Vacina experimental de mRNA elimina tumores em camundongos e pode representar avanço no combate ao câncer

Vacina de mRNA estimula o sistema imunológico de forma ampla e elimina tumores em testes com camundongos, incluindo casos resistentes a tratamentos convencionais.

Foto: CFF.

Pesquisadores da Universidade da Flórida, nos Estados Unidos, anunciaram um avanço promissor na luta contra o câncer: uma vacina experimental baseada em RNA mensageiro (mRNA) foi capaz de eliminar completamente tumores em camundongos — inclusive em modelos resistentes a tratamentos convencionais. Os resultados do estudo foram publicados no dia 18 de julho na revista científica Nature Biomedical Engineering e abrem caminho para o desenvolvimento de uma vacina universal contra diversos tipos de câncer.

A inovação dessa vacina está em sua abordagem não direcionada a tipos específicos de tumor. Em vez disso, ela estimula o sistema imunológico de maneira abrangente, como se estivesse combatendo uma infecção viral. Esse estímulo gerou uma resposta imunológica robusta, com ativação das células T — que passaram a reconhecer e atacar as células cancerígenas. “A grande surpresa é que uma vacina de mRNA, mesmo sem ter como alvo um câncer específico, conseguiu gerar uma resposta imune com efeitos anticâncer bastante significativos”, explicou o oncologista pediátrico Elias Sayour, líder da pesquisa.

Nos testes, os cientistas combinaram a vacina com inibidores de checkpoint imunológico, como o anti-PD-1, já utilizados em imunoterapias para "liberar o freio" do sistema imune. A estratégia foi testada contra tumores de melanoma (câncer de pele), além de cânceres ósseos e cerebrais. Em muitos casos, os tumores desapareceram completamente. Parte da eficácia está relacionada à indução da expressão da proteína PD-L1 nos tumores, tornando-os mais visíveis ao sistema imunológico e, assim, mais vulneráveis à ação das células T.

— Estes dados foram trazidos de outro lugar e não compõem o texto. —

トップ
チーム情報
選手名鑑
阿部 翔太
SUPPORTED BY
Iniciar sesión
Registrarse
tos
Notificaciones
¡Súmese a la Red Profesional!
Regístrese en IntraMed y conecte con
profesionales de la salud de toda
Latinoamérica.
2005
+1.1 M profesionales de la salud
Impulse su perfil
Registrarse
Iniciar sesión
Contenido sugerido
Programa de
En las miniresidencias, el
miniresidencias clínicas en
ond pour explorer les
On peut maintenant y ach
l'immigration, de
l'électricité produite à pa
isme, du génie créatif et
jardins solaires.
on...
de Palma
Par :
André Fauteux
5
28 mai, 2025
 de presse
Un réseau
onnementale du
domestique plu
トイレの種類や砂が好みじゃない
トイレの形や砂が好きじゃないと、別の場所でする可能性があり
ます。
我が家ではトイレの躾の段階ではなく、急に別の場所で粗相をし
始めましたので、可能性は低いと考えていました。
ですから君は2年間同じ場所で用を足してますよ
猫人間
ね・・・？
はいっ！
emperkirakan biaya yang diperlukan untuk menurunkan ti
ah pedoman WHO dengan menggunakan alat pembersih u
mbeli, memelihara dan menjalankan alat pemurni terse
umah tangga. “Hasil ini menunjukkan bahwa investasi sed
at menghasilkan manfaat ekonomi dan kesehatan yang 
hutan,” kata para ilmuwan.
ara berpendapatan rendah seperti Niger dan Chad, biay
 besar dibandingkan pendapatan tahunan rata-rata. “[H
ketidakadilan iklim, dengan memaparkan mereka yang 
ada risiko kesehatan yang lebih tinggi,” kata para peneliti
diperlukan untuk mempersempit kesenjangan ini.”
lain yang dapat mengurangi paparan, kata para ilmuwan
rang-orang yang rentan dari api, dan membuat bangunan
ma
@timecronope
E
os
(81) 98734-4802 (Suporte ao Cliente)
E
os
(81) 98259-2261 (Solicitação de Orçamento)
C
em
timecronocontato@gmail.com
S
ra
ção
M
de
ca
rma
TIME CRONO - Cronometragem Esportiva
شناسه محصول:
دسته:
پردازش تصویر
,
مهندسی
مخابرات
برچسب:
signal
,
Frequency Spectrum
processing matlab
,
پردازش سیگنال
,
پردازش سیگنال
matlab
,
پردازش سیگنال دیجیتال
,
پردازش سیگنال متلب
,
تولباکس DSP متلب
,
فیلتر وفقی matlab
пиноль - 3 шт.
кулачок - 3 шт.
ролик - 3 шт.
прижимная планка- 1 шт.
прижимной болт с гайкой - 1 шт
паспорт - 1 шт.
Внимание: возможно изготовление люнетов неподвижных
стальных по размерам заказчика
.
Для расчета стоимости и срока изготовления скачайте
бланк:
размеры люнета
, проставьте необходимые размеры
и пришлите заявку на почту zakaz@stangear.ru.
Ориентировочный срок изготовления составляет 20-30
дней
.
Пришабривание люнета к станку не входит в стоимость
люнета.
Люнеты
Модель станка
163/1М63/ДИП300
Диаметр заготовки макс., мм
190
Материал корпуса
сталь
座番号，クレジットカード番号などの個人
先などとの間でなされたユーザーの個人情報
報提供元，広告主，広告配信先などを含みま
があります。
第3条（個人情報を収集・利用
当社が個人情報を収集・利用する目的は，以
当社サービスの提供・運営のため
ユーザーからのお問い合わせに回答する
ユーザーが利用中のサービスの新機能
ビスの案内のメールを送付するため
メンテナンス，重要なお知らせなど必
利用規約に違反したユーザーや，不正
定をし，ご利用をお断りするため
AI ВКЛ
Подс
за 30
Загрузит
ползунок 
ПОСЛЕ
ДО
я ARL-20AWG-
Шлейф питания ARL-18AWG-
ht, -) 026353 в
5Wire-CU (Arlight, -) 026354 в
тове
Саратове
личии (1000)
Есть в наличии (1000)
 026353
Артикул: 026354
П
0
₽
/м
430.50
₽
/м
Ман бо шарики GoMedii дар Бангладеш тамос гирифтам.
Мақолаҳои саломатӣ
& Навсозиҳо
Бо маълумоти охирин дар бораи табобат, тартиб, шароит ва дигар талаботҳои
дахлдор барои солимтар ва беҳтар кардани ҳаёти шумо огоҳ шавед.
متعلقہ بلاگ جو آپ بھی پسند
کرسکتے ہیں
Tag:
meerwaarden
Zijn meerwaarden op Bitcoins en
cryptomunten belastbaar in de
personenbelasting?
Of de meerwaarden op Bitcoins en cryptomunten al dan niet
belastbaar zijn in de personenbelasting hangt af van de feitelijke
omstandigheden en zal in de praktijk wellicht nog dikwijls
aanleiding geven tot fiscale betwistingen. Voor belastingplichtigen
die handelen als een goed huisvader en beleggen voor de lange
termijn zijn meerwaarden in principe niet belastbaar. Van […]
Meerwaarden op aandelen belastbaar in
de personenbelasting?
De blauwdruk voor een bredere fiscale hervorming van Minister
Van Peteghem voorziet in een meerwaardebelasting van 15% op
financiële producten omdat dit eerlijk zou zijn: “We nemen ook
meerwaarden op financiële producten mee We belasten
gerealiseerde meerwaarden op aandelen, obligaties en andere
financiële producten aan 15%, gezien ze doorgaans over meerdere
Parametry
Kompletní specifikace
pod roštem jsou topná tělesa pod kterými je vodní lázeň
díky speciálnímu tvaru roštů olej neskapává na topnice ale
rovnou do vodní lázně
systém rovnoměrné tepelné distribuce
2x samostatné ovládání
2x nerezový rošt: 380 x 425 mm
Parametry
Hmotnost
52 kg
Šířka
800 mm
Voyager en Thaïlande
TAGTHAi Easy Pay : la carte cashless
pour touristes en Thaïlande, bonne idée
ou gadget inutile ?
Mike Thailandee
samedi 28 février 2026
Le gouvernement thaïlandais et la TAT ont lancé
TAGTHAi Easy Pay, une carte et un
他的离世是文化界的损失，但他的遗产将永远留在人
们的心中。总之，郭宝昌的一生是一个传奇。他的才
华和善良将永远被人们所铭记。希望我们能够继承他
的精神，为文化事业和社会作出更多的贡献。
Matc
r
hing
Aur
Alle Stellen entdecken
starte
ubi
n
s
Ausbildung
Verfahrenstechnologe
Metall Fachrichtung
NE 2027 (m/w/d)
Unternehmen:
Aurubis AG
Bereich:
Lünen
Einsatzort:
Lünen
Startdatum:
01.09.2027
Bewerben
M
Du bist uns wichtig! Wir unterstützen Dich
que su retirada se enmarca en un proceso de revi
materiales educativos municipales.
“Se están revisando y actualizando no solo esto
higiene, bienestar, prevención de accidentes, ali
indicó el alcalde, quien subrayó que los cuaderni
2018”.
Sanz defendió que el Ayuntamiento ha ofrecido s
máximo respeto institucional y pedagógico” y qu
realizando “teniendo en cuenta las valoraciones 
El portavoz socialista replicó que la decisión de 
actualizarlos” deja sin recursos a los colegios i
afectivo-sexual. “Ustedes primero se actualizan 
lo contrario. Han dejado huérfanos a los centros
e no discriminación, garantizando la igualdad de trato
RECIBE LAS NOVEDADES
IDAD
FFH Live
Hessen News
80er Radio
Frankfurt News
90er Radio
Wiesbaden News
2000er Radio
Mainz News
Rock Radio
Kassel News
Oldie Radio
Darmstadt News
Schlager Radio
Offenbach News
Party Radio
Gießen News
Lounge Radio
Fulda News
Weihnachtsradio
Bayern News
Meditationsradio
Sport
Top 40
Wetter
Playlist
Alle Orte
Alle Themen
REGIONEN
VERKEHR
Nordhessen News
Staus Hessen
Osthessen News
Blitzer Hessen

A formulação da vacina segue a mesma lógica das vacinas de mRNA contra a covid-19, como as da Pfizer e Moderna, nas quais o RNA mensageiro é encapsulado em nanopartículas lipídicas — estruturas que protegem o material genético e facilitam sua entrega às células do corpo. A diferença, neste caso, é que o mRNA não codifica proteínas virais, mas sim componentes que impulsionam uma resposta imunológica contra as células tumorais.

Essa nova abordagem representa uma mudança de paradigma no campo da oncologia. Ao invés de personalizar vacinas para mutações específicas de cada paciente ou tipo de tumor, os pesquisadores apostam em uma resposta imune genérica, mas altamente eficaz. “Poderíamos despertar a resposta imune do próprio paciente contra seu tumor. Se isso for validado em humanos, terá implicações profundas no tratamento do câncer”, afirmou Duane Mitchell, coautor do estudo.

Os cientistas agora buscam otimizar a fórmula da vacina e avançar para os testes clínicos em seres humanos. A expectativa é iniciar os ensaios nos próximos anos, especialmente em pacientes com cânceres agressivos ou refratários às terapias tradicionais, como quimioterapia e radioterapia. A pesquisa foi financiada por instituições americanas, incluindo os Institutos Nacionais de Saúde (NIH).